Many people who have written memoirs would say, "It's our story." as opposed to "my story." Involving other people does not make it "not a memoir." There are some "me and me alone" books but most involve a small or large group.

With respect to including the bad with the good, all I can say is, "who says?" It's my book and I can include what I want. For example, if a fellow was in inspiring scout leader and I looked up to him there is no need for me to say he was also a habitual shoplifter.

What mattered was his influence on me as a scout master.

There is good and bad in everyone.

The job of a good memoirist is to convey the thoughts and feelings that are relevant to his story. Painting a particular kind of picture of the people is not necessary or even desireable in many cases.

I am not suggesting you sugarcoat the events. Let me give you an example of what I mean.

In my book, I introduced Paul as follows:

Paul lived up the street. We both dropped out of high school at the same time, and we've been friends since.

Paul's wife called me and said Paul was very troubled by my depiction. He's always been sensitive about not graduating high school, it seems. So I changed his introduction to:

Paul lived up the street. We both dropped out of high school at the same time, and we've been friends since. I grew up to be a car dealer, and Paul grew up to own an automobile insurance agency.

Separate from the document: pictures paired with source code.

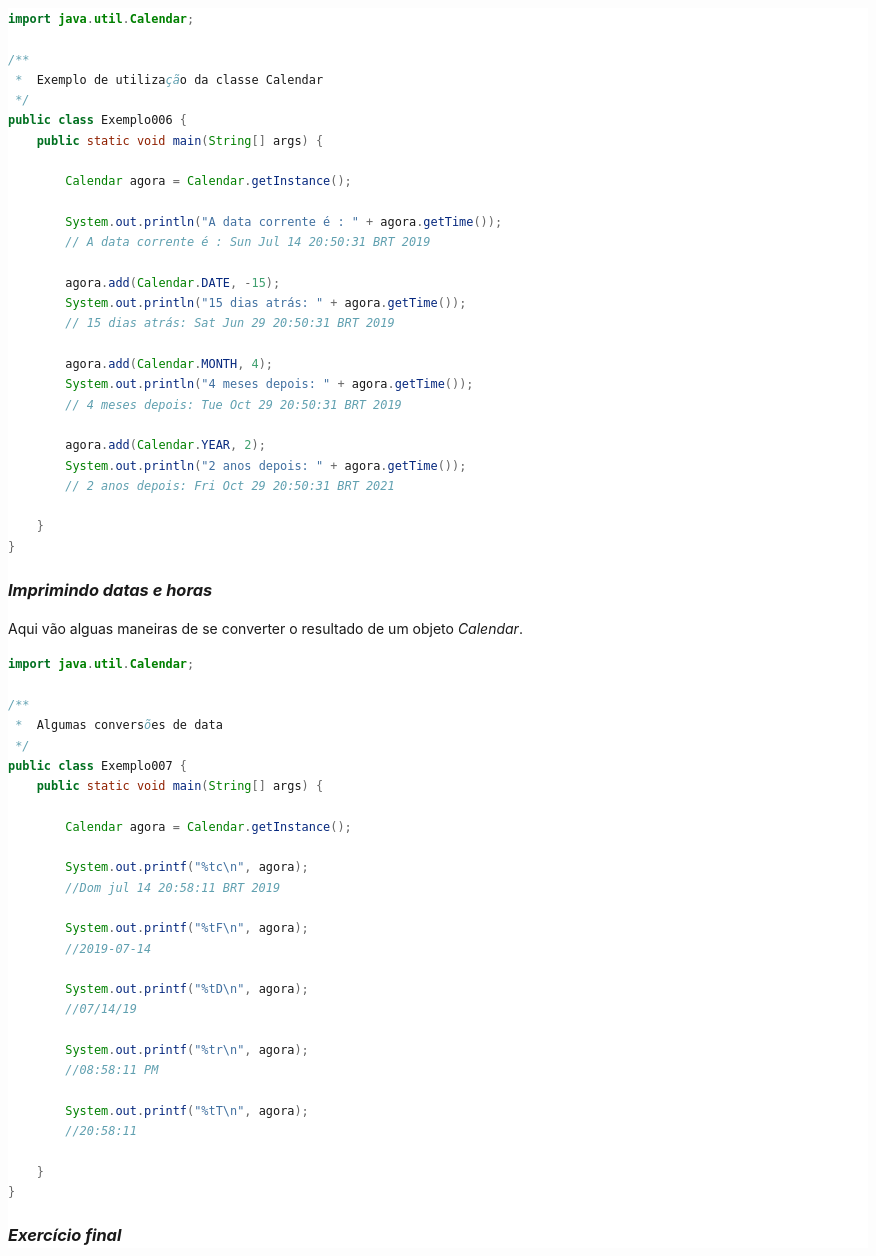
 ```java
import java.util.Calendar;

/**
 *  Exemplo de utilização da classe Calendar
 */
public class Exemplo006 {
    public static void main(String[] args) {

        Calendar agora = Calendar.getInstance();

        System.out.println("A data corrente é : " + agora.getTime());
        // A data corrente é : Sun Jul 14 20:50:31 BRT 2019

        agora.add(Calendar.DATE, -15);
        System.out.println("15 dias atrás: " + agora.getTime());
        // 15 dias atrás: Sat Jun 29 20:50:31 BRT 2019

        agora.add(Calendar.MONTH, 4);
        System.out.println("4 meses depois: " + agora.getTime());
        // 4 meses depois: Tue Oct 29 20:50:31 BRT 2019

        agora.add(Calendar.YEAR, 2);
        System.out.println("2 anos depois: " + agora.getTime());
        // 2 anos depois: Fri Oct 29 20:50:31 BRT 2021

    }
}
```
### *Imprimindo datas e horas*

Aqui vão alguas maneiras de se converter o resultado de um objeto *Calendar*.
```Java
import java.util.Calendar;

/**
 *  Algumas conversões de data
 */
public class Exemplo007 {
    public static void main(String[] args) {

        Calendar agora = Calendar.getInstance();

        System.out.printf("%tc\n", agora);
        //Dom jul 14 20:58:11 BRT 2019

        System.out.printf("%tF\n", agora);
        //2019-07-14

        System.out.printf("%tD\n", agora);
        //07/14/19

        System.out.printf("%tr\n", agora);
        //08:58:11 PM

        System.out.printf("%tT\n", agora);
        //20:58:11

    }
}
```
### *Exercício final*
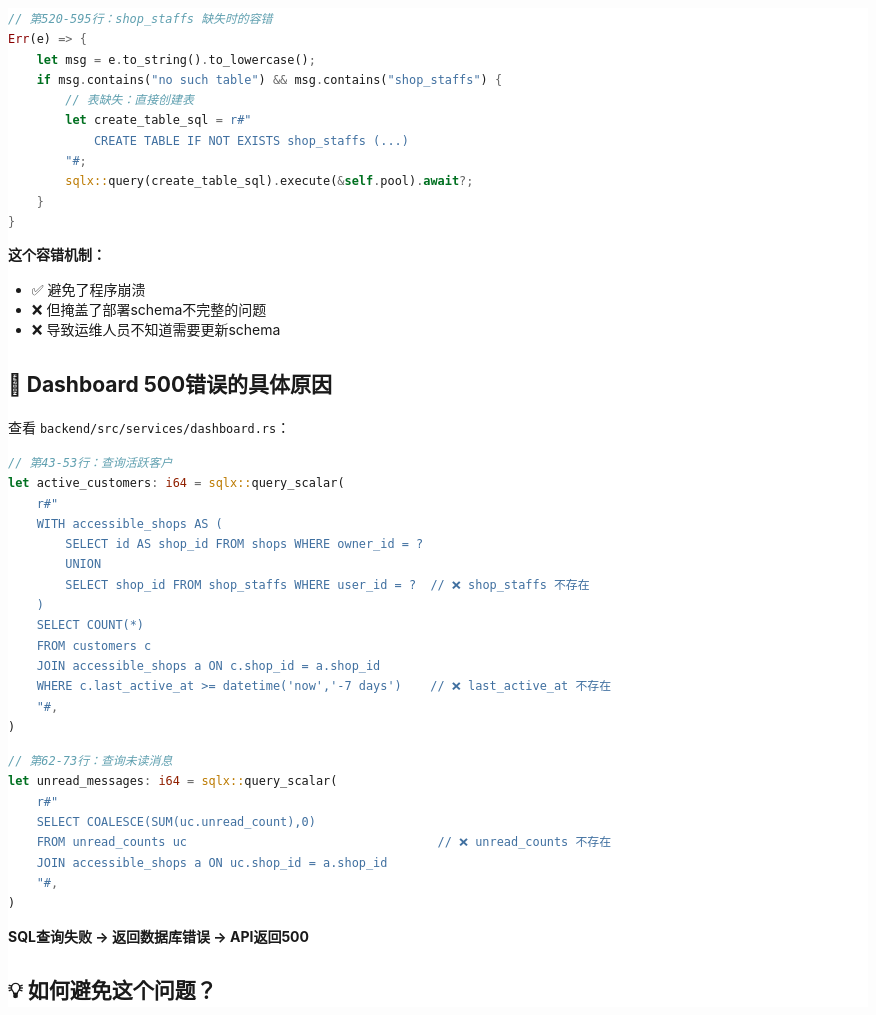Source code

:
```rust
// 第520-595行：shop_staffs 缺失时的容错
Err(e) => {
    let msg = e.to_string().to_lowercase();
    if msg.contains("no such table") && msg.contains("shop_staffs") {
        // 表缺失：直接创建表
        let create_table_sql = r#"
            CREATE TABLE IF NOT EXISTS shop_staffs (...)
        "#;
        sqlx::query(create_table_sql).execute(&self.pool).await?;
    }
}
```

**这个容错机制：**
- ✅ 避免了程序崩溃
- ❌ 但掩盖了部署schema不完整的问题
- ❌ 导致运维人员不知道需要更新schema

## 🎯 Dashboard 500错误的具体原因

查看 `backend/src/services/dashboard.rs`：

```rust
// 第43-53行：查询活跃客户
let active_customers: i64 = sqlx::query_scalar(
    r#"
    WITH accessible_shops AS (
        SELECT id AS shop_id FROM shops WHERE owner_id = ?
        UNION
        SELECT shop_id FROM shop_staffs WHERE user_id = ?  // ❌ shop_staffs 不存在
    )
    SELECT COUNT(*)
    FROM customers c
    JOIN accessible_shops a ON c.shop_id = a.shop_id
    WHERE c.last_active_at >= datetime('now','-7 days')    // ❌ last_active_at 不存在
    "#,
)
```

```rust
// 第62-73行：查询未读消息
let unread_messages: i64 = sqlx::query_scalar(
    r#"
    SELECT COALESCE(SUM(uc.unread_count),0)
    FROM unread_counts uc                                   // ❌ unread_counts 不存在
    JOIN accessible_shops a ON uc.shop_id = a.shop_id
    "#,
)
```

**SQL查询失败 → 返回数据库错误 → API返回500**

## 💡 如何避免这个问题？
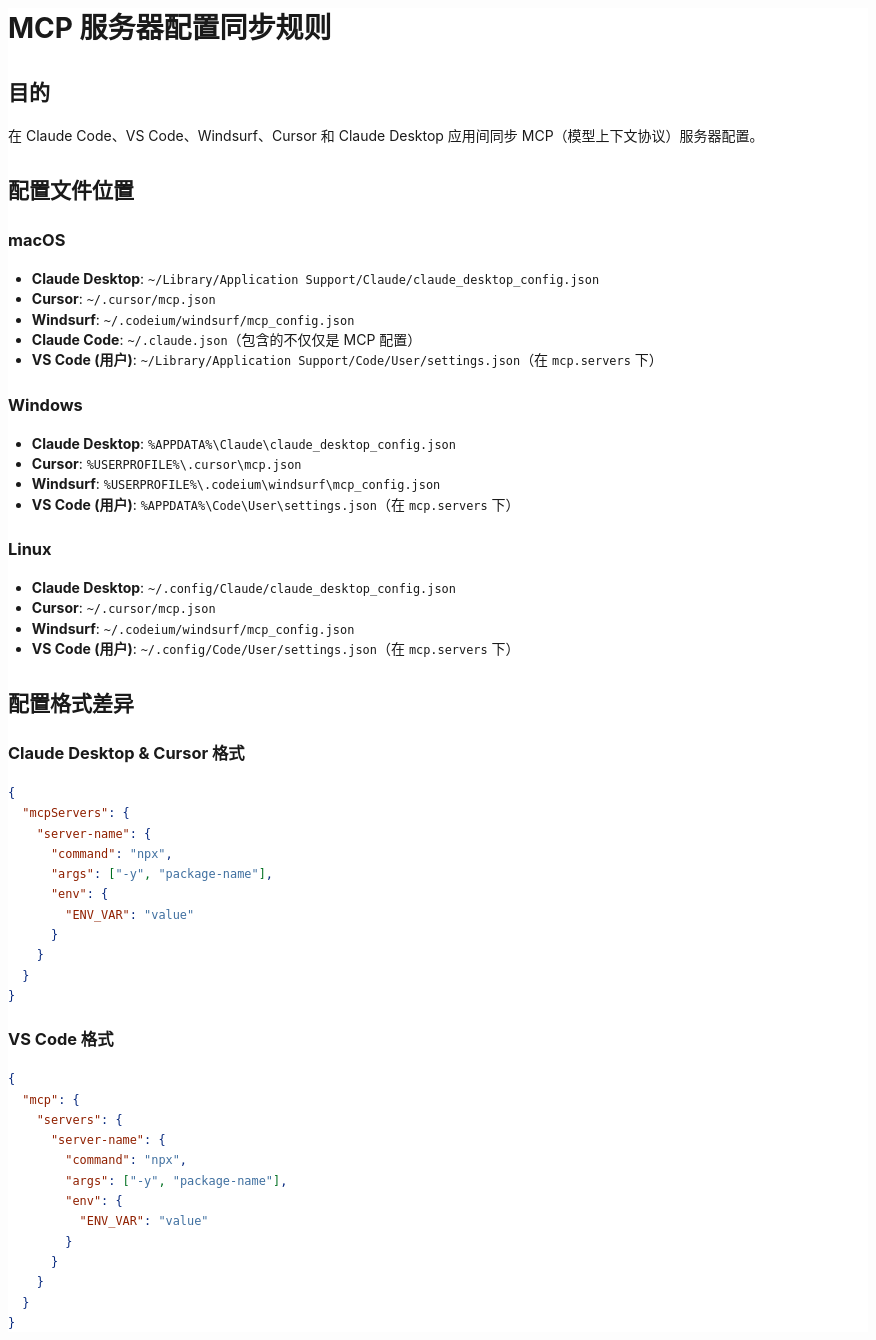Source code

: # MCP 服务器配置同步规则

## 目的
在 Claude Code、VS Code、Windsurf、Cursor 和 Claude Desktop 应用间同步 MCP（模型上下文协议）服务器配置。

## 配置文件位置

### macOS
- **Claude Desktop**: `~/Library/Application Support/Claude/claude_desktop_config.json`
- **Cursor**: `~/.cursor/mcp.json`
- **Windsurf**: `~/.codeium/windsurf/mcp_config.json`
- **Claude Code**: `~/.claude.json`（包含的不仅仅是 MCP 配置）
- **VS Code (用户)**: `~/Library/Application Support/Code/User/settings.json`（在 `mcp.servers` 下）

### Windows
- **Claude Desktop**: `%APPDATA%\Claude\claude_desktop_config.json`
- **Cursor**: `%USERPROFILE%\.cursor\mcp.json`
- **Windsurf**: `%USERPROFILE%\.codeium\windsurf\mcp_config.json`
- **VS Code (用户)**: `%APPDATA%\Code\User\settings.json`（在 `mcp.servers` 下）

### Linux
- **Claude Desktop**: `~/.config/Claude/claude_desktop_config.json`
- **Cursor**: `~/.cursor/mcp.json`
- **Windsurf**: `~/.codeium/windsurf/mcp_config.json`
- **VS Code (用户)**: `~/.config/Code/User/settings.json`（在 `mcp.servers` 下）

## 配置格式差异

### Claude Desktop & Cursor 格式
```json
{
  "mcpServers": {
    "server-name": {
      "command": "npx",
      "args": ["-y", "package-name"],
      "env": {
        "ENV_VAR": "value"
      }
    }
  }
}
```

### VS Code 格式
```json
{
  "mcp": {
    "servers": {
      "server-name": {
        "command": "npx",
        "args": ["-y", "package-name"],
        "env": {
          "ENV_VAR": "value"
        }
      }
    }
  }
}
```
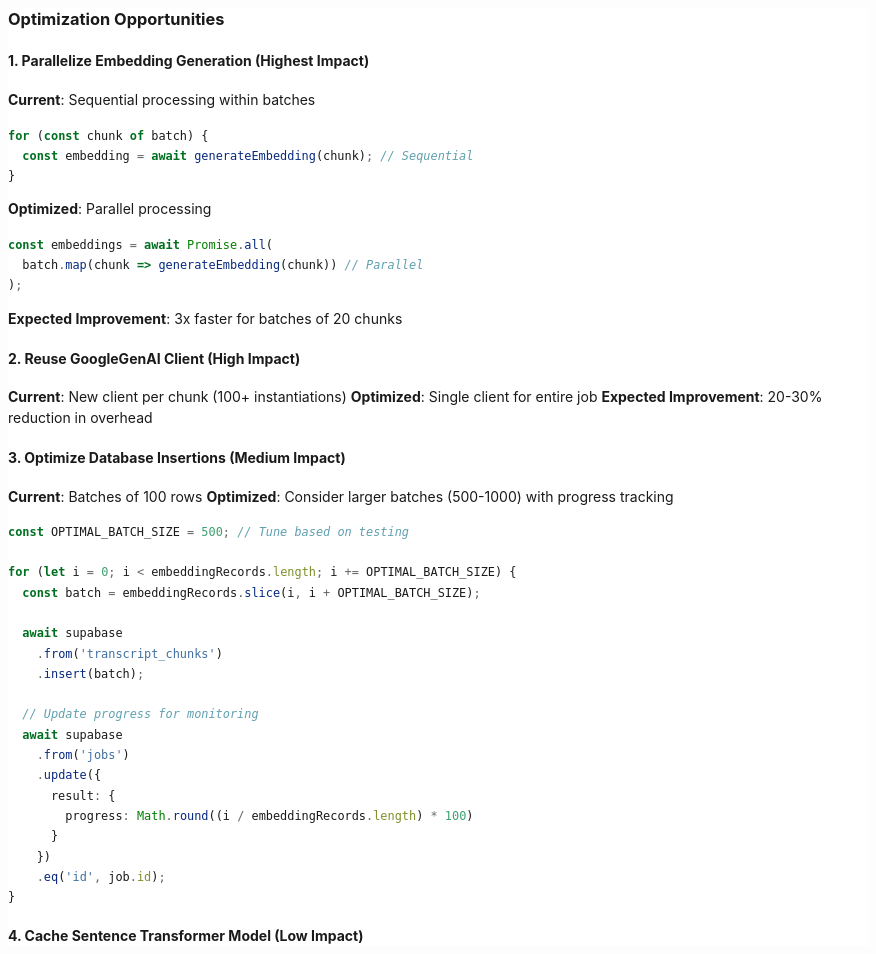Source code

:### Optimization Opportunities

#### 1. **Parallelize Embedding Generation** (Highest Impact)

**Current**: Sequential processing within batches
```typescript
for (const chunk of batch) {
  const embedding = await generateEmbedding(chunk); // Sequential
}
```

**Optimized**: Parallel processing
```typescript
const embeddings = await Promise.all(
  batch.map(chunk => generateEmbedding(chunk)) // Parallel
);
```

**Expected Improvement**: 3x faster for batches of 20 chunks

#### 2. **Reuse GoogleGenAI Client** (High Impact)

**Current**: New client per chunk (100+ instantiations)
**Optimized**: Single client for entire job
**Expected Improvement**: 20-30% reduction in overhead

#### 3. **Optimize Database Insertions** (Medium Impact)

**Current**: Batches of 100 rows
**Optimized**: Consider larger batches (500-1000) with progress tracking

```typescript
const OPTIMAL_BATCH_SIZE = 500; // Tune based on testing

for (let i = 0; i < embeddingRecords.length; i += OPTIMAL_BATCH_SIZE) {
  const batch = embeddingRecords.slice(i, i + OPTIMAL_BATCH_SIZE);

  await supabase
    .from('transcript_chunks')
    .insert(batch);

  // Update progress for monitoring
  await supabase
    .from('jobs')
    .update({
      result: {
        progress: Math.round((i / embeddingRecords.length) * 100)
      }
    })
    .eq('id', job.id);
}
```

#### 4. **Cache Sentence Transformer Model** (Low Impact)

Both passages are true, but one left him feeling bad. The other left him feeling good.

I know, you may say it sounds silly. I can assure you, it's not. Not to the people in the story.
I have to agree John, there were a couple unimportant things that happened that I didn't feel the need to put it in there, no reason to add in a negative that had nothing to do with the story anyway. The last thing I want to do is upset someone, especially when it was unnecessary and could be omitted. You are right, like your example, there are many ways to say the same thing, and some are better than others.